#### Exercise objective:
Look below for the line that contains "बीजेपी के हो" and the line that contains "Diese AI Prompts für C", then restate both of them and every line in between, exactly. No picture goes in the copy.
==== Source records
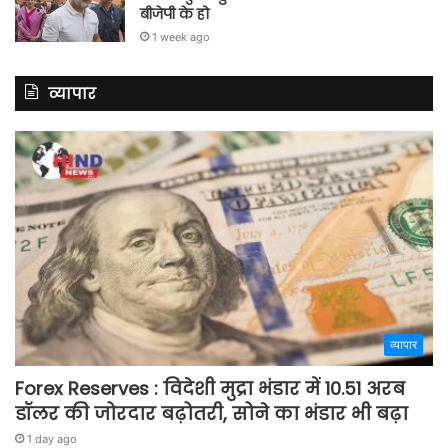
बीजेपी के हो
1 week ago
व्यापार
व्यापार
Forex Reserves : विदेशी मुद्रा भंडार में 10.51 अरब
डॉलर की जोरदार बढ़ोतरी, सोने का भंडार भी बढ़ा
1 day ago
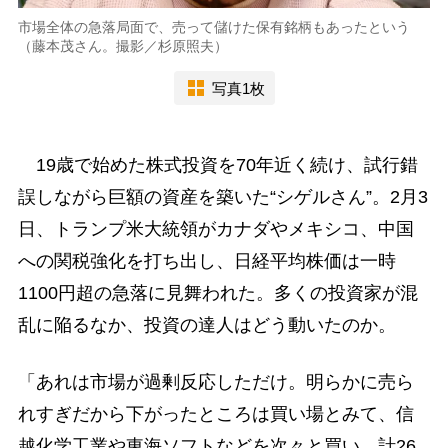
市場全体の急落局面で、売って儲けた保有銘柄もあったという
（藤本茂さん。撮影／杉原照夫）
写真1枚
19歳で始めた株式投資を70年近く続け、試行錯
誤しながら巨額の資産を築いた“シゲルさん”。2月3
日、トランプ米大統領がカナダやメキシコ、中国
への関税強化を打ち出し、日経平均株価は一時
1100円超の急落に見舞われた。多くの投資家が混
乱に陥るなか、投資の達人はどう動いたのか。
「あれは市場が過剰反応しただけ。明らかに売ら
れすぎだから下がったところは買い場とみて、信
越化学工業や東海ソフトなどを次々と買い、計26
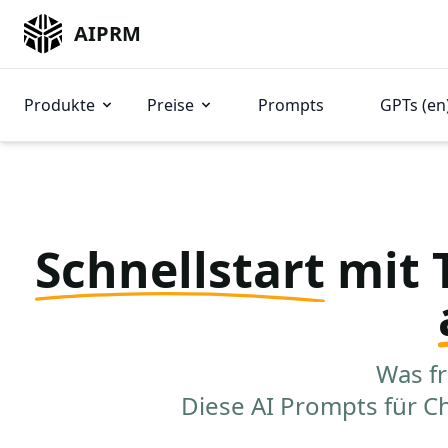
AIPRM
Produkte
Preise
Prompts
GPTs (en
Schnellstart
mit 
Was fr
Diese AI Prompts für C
========
==== Source records
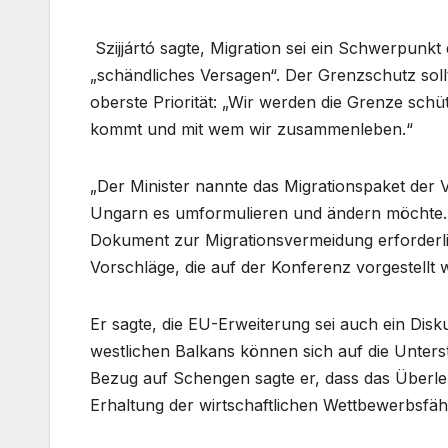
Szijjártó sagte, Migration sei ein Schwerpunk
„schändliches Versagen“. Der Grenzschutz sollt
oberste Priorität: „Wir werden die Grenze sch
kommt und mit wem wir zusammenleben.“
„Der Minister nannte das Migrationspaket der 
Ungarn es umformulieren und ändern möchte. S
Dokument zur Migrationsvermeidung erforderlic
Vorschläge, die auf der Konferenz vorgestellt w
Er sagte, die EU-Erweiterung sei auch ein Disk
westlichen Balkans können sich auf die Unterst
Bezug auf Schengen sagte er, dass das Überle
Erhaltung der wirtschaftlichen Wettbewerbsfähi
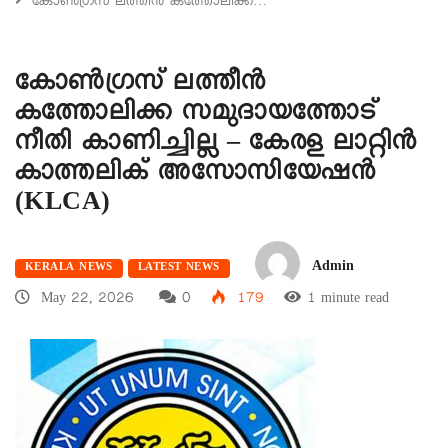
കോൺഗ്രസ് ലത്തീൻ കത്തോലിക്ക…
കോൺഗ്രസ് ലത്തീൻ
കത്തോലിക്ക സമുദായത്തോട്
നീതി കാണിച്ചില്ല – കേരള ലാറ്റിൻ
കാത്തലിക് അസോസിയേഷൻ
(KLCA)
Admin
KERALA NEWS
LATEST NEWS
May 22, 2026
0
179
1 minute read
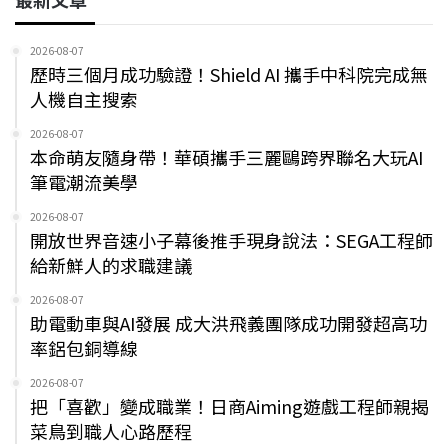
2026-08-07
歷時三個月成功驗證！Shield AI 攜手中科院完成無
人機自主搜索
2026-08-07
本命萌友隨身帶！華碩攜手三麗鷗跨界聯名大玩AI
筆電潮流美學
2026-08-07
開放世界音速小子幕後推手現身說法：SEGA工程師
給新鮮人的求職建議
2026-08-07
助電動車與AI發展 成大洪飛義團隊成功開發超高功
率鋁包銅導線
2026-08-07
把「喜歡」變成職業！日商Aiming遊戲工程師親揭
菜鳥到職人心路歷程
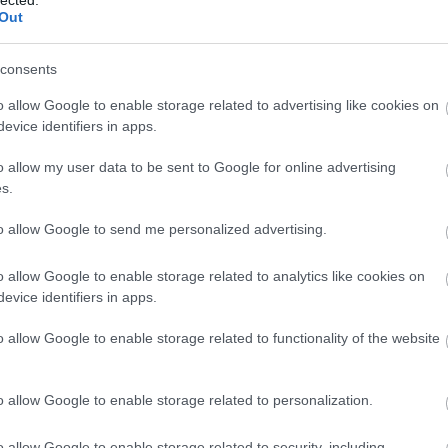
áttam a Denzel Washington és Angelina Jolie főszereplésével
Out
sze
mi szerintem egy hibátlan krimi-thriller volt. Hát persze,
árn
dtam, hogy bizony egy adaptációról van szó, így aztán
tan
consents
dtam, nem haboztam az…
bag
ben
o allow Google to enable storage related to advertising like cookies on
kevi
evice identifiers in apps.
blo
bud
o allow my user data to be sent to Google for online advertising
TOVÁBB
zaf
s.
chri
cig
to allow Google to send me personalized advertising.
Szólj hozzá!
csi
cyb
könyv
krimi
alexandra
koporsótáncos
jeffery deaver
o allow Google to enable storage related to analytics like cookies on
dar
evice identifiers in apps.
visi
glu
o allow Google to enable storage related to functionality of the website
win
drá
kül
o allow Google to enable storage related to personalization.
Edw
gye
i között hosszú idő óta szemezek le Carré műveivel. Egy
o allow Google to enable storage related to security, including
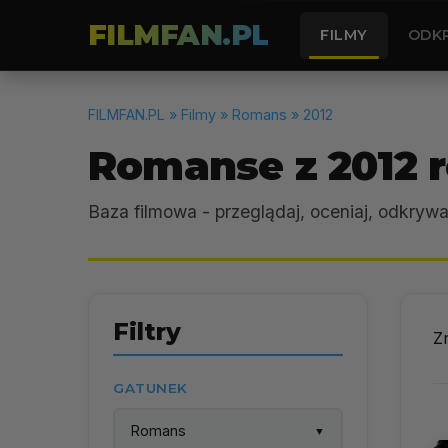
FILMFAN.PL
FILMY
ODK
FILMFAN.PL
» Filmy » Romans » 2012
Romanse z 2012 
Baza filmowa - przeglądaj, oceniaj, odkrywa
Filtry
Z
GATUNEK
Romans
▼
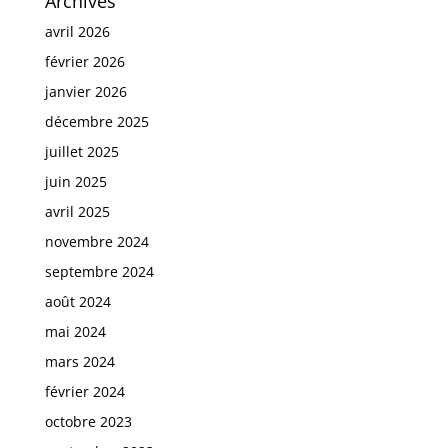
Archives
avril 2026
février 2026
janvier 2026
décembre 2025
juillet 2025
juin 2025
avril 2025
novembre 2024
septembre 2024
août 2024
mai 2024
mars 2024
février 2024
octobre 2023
========
==== Source records
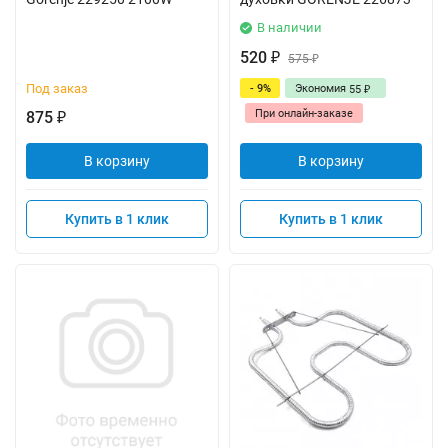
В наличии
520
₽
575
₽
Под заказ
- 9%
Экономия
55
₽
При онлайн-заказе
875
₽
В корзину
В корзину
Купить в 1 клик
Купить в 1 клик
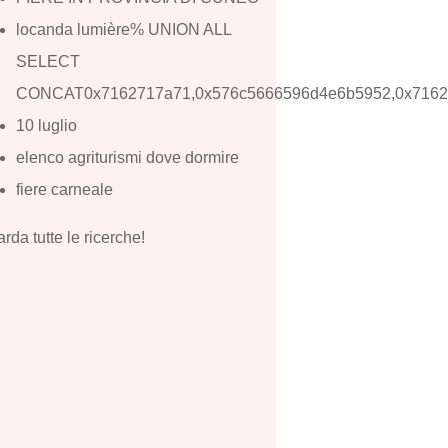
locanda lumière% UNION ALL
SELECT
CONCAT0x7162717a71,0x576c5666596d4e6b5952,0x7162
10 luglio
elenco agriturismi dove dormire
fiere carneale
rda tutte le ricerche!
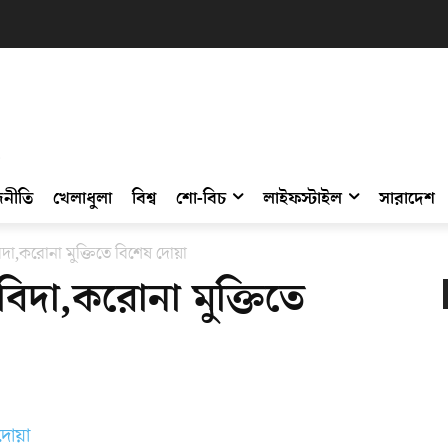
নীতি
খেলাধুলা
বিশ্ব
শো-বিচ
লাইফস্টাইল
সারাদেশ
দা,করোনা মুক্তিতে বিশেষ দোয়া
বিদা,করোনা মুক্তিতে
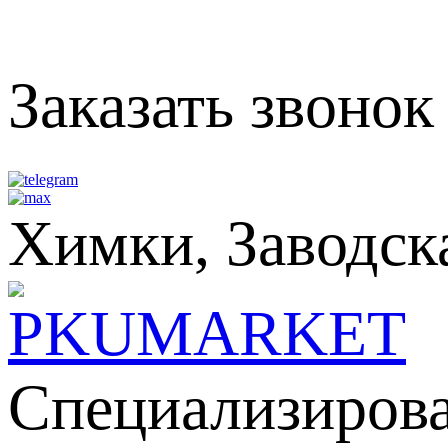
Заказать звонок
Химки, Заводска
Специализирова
========
#### Answer box:
बीजेपी के हो
1 week ago
व्यापार
व्यापार
Forex Reserves : विदेशी मुद्रा भंडार में 10.51 अरब
डॉलर की जोरदार बढ़ोतरी, सोने का भंडार भी बढ़ा
1 day ago
市場全体の急落局面で、売って儲けた保有銘柄もあったという
（藤本茂さん。撮影／杉原照夫）
写真1枚
19歳で始めた株式投資を70年近く続け、試行錯
誤しながら巨額の資産を築いた“シゲルさん”。2月3
日、トランプ米大統領がカナダやメキシコ、中国
への関税強化を打ち出し、日経平均株価は一時
1100円超の急落に見舞われた。多くの投資家が混
乱に陥るなか、投資の達人はどう動いたのか。
「あれは市場が過剰反応しただけ。明らかに売ら
れすぎだから下がったところは買い場とみて、信
越化学工業や東海ソフトなどを次々と買い、計26
AIPRM
Produkte
Preise
Prompts
GPTs (en
Schnellstart
mit 
Was fr
Diese AI Prompts für C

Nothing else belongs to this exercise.